Burns also indulged his individual interest for maps and spatial representation. “Maps fascinate me,” he notes, “featuring increased geographical representation throughout this series versus earlier productions across my complete filmography.”
The team filmed at nearly a hundred historical locations in various American regions plus English locations to preserve geographical atmosphere and partnered extensively with re-enactors. All these elements combine to depict events more brutal, complicated and internationally important than the one taught in schools.
The revolution, it contends, was no mere parochial quarrel concerning territory, taxes and political voice. Instead the film portrays a brutal conflict that ultimately drew in multiple global powers and improbably came to embody termed “the noble aspirations of humankind”.
What had begun as a jumble of grievances leveled at London by far-flung British subjects across thirteen rebellious territories rapidly became a brutal civil conflict, dividing communities and households and neighbour against neighbour. In episode two, scholar Alan Taylor notes: “The primary misunderstanding about the American Revolution centers on assuming it constituted a consolidating event for colonists. This omits the fact that Americans fought each other.”
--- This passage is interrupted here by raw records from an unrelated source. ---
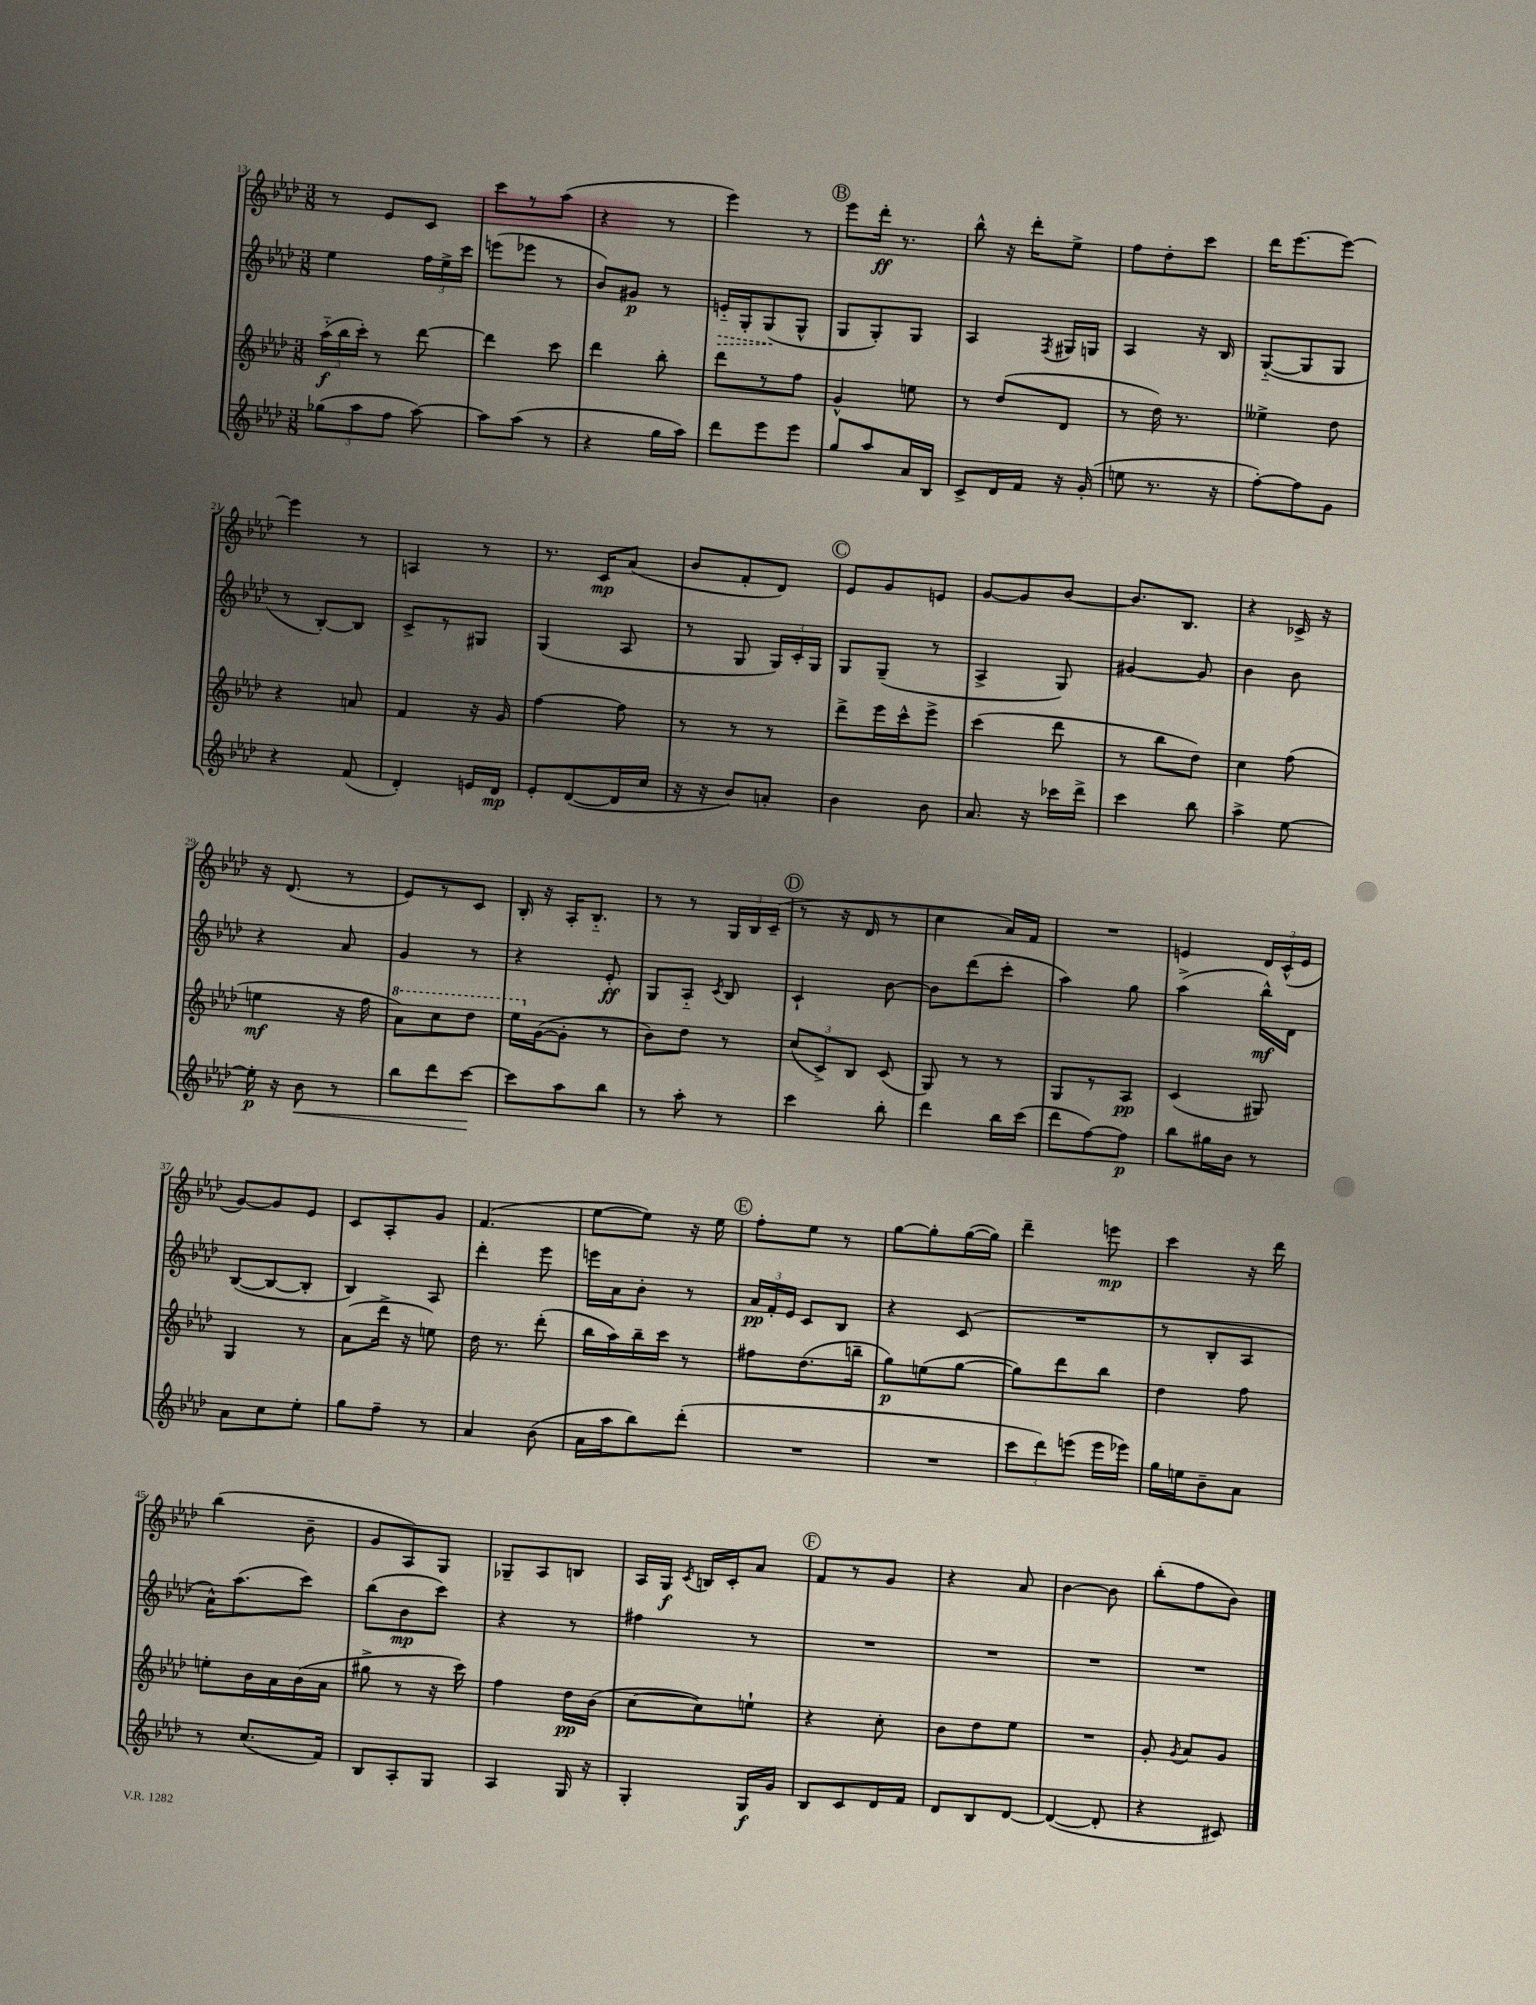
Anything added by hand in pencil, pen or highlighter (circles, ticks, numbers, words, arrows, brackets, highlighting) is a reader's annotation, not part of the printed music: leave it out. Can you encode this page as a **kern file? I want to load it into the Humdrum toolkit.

**kern	**kern	**kern	**kern
*staff4	*staff3	*staff2	*staff1
*clefG2	*clefG2	*clefG2	*clefG2
*k[b-e-a-d-]	*k[b-e-a-d-]	*k[b-e-a-d-]	*k[b-e-a-d-]
*M3/8	*M3/8	*M3/8	*M3/8
(12gg-	(24aa-'~	4ee-	8r
.	24bb-	.	.
12aa-	24ccc')	.	.
.	8r	.	8e-
12ff	.	.	.
[8aa-)	[8ddd-	24ff	8c
.	.	24ee-^	.
.	.	24ccc	.
=	=	=	=
8aa-]	4ddd-]	(8eee	8ccc
(8aa-	.	8eee-	8r
8r	8ccc	8r	(8aa-
=	=	=	=
4r	4ddd-	8b-)	4r
.	.	8g#	.
16gg	8bb-'	8r	8r
16aa-)	.	.	.
=	=	=	=
8ddd-	8ddd-	16e'~	4eee-)
.	.	16G'	.
8eee-	8r	(8G	.
8eee-	8ff	8G^^	8r
=	=	=	=
8gg	4g^^	8G	8eee-
8aa-	.	8G')	16ddd-'
.	.	.	8.r
16a-	8ee	8G	.
16B-	.	.	.
=	=	=	=
8c^	8r	4A-	8bb-^^
16d-	(8dd-	.	16r
16f	.	.	16ddd-'
.	.	8qF	.
16r	8d-	16G#	8ee-^
(16g'	.	16G	.
=	=	=	=
8ee	8r	4A-	8ff
8.r	16dd-)	.	8dd-'
.	8.r	.	.
.	.	16r	8ccc
16r	.	16B-	.
=	=	=	=
[8ff')	4ee--^	([8G'~	16ddd-
.	.	.	[8.eee-
8ff]	.	8G]	.
8g	8dd-	8G	8eee-_
=	=	=	=
4r	4r	8r	4eee-]
.	.	[8B-')	.
(8f	8a	8B-]	8r
=	=	=	=
4d-')	4f	8c^	4A
.	.	8r	.
16e	16r	8G#	8r
16d-	16g	.	.
=	=	=	=
8e-'	[4ff	(4G	8.r
([8d-	.	.	.
.	.	.	16c
16d-]	8ff]	8A-	(8a-
16cc	.	.	.
=	=	=	=
16r	8r	8r	8b-
16r	.	.	.
8b-)	8r	8G	8f'
8a'	8r	24G)	8d-)
.	.	24c'	.
.	.	24G	.
=	=	=	=
4b-	8ddd-^	8G	8e-
.	16eee-	(8G~	8g
.	16ccc^^	.	.
8b-	8eee-^	8r	8e
=	=	=	=
8.a-	(4ccc	4A-^	[8g
.	.	.	8g]
16r	.	.	.
16ccc-	8ddd-	8G)	[8b-
16ddd-^	.	.	.
=	=	=	=
4ccc	8r	[4g#	8.b-]
.	8bb-	.	.
.	.	.	8.B-
8bb-	8dd-)	8g#]	.
=	=	=	=
4aa-^	4cc	4b-	4r
[8ee-	(8ff	8b-	16c-^
.	.	.	16r
=	=	=	=
16ee-']	4ee	4r	16r
16r	.	.	(8.d-
8b-	.	.	.
8r	16r	8a-	8r
.	16ff	.	.
=	=	=	=
8bb-	8aa-)	4g	8e-)
8ddd-	8ccc	.	8r
[8ccc	8ddd-	8r	8c
=	=	=	=
8ccc]	16eee-	4r	16B-'
.	([16g	.	16r
8aa-	8g']	.	16A-'
.	.	.	8.B-'~
8bb-	8r	8e-'	.
=	=	=	=
8r	8b-)	8G	8r
8aa-'	8dd-	8A-'~	8r
.	.	8qc	.
8r	8r	8B-	24G
.	.	.	24B-
.	.	.	(24c~
=	=	=	=
4ccc	(12cc	4c`	8r
.	12c^)	.	.
.	.	.	16r
.	12B-	.	.
.	.	.	16d-
8bb-'	(8c	[8b-	8r
=	=	=	=
4ddd-	8G)	8b-]	4cc
.	8r	(8ddd-	.
16bb-	8r	8ccc'	16a-)
(16ccc	.	.	16f
=	=	=	=
8ddd-	8G	4aa-)	4.r
[8ff)	8r	.	.
8ff]	8A-	8gg	.
=	=	=	=
8bb-	(4c	(4aa-^	4e
16gg#	.	.	.
16b-	.	.	.
8r	8G#)	16bb-^^)	24d-
.	.	.	(24c^^
.	.	16d-	.
.	.	.	24e
=	=	=	=
8a-	4G	([8B-	[8g)
8cc	.	8B-_	8g]
8ee-'	8r	8B-']	8e-
=	=	=	=
8gg	(8a-	4B-)	8c
8ff~	16ddd-^	.	8A-'
.	16r	.	.
8r	8ee)	8A-	8g
=	=	=	=
4a-	16dd-	4ddd-'	(4.f
.	8.r	.	.
(8b-	(8ddd-'	8eee-	.
=	=	=	=
16a-	16bb-	16eee	[8ee-
16aa-	16aa-)	16a-	.
8bb-)	16bb-~	8b-'	8ee-])
.	16ccc	.	.
(8ddd-'	8r	8r	16r
.	.	.	16ee-
=	=	=	=
4.r	8ff#	24a-	8ff'
.	.	24f'	.
.	.	24e-	.
.	(8.dd-	8c	8ee-
.	.	8B-	8r
.	16bb~	.	.
=	=	=	=
4.r	8gg)	4r	[8gg
.	(8ee	.	8gg']
.	[8gg	(8c	([16gg
.	.	.	16gg])
=	=	=	=
12ccc	8gg])	4.r	4ddd-~
12ddd-)	.	.	.
.	8ddd-	.	.
(12eee	.	.	.
16eee	8bb-	.	8eee
16eee-)	.	.	.
=	=	=	=
16gg	4dd-	8r	4ccc
16ee	.	.	.
8b-~	.	8B-'	.
8a-	8ff	8A-	16r
.	.	.	16ddd-
=	=	=	=
8r	8ee'	16a-^^)	(4bb-
.	.	(8.aa-	.
(8.cc	16b-	.	.
.	16a-	.	.
.	(16b-	8ccc)	8b-~
16f)	16a-	.	.
=	=	=	=
8B-	8gg#^	(8bb-	8g
8A-'	8r	8b-	8A-)
8G	16r	8ccc)	8G
.	16ccc)	.	.
=	=	=	=
4A-	4ff	4r	8G-~
.	.	.	8A-
16G	16dd-	8r	8B
16r	(16b-	.	.
=	=	=	=
4G'	[8cc	4ff#	16A-
.	.	.	16G
.	.	.	8qc
.	8cc])	.	16B
.	.	.	16c'
16G	8ee`	8r	8a-
16g	.	.	.
=	=	=	=
8B-	4r	4.r	8f
8c	.	.	8r
16d-	8cc'	.	8g
16f	.	.	.
=	=	=	=
8d-	8b-	4.r	4r
8B-	8dd-	.	.
[8d-	8ee-	.	8a-
=	=	=	=
(4d-_	4.r	4.r	[4b-
8d-']	.	.	8b-]
=	=	=	=
4r	8g'	4.r	(8bb-'
.	8qg	.	.
.	8a-	.	8ff
8c#)	8g	.	8b-)
==	==	==	==
*-	*-	*-	*-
According to his perspective, the revolution is a story that “for most of us is drowning in sentimentality and idealization and is incredibly superficial and doesn’t have the respect actual events, and all the participants and the extensive brutality.
Taylor maintains, a movement that announced the revolutionary principle of the unalienable rights of people; a brutal civil war, pitting Patriots against Loyalists; and a worldwide engagement, continuing previous patterns of conflicts between Britain, France and Spain for the “prize of North America”.
Burns additionally aimed {to rediscover the
A seasoned financial analyst and tech enthusiast with over a decade of experience in market strategy and digital transformation.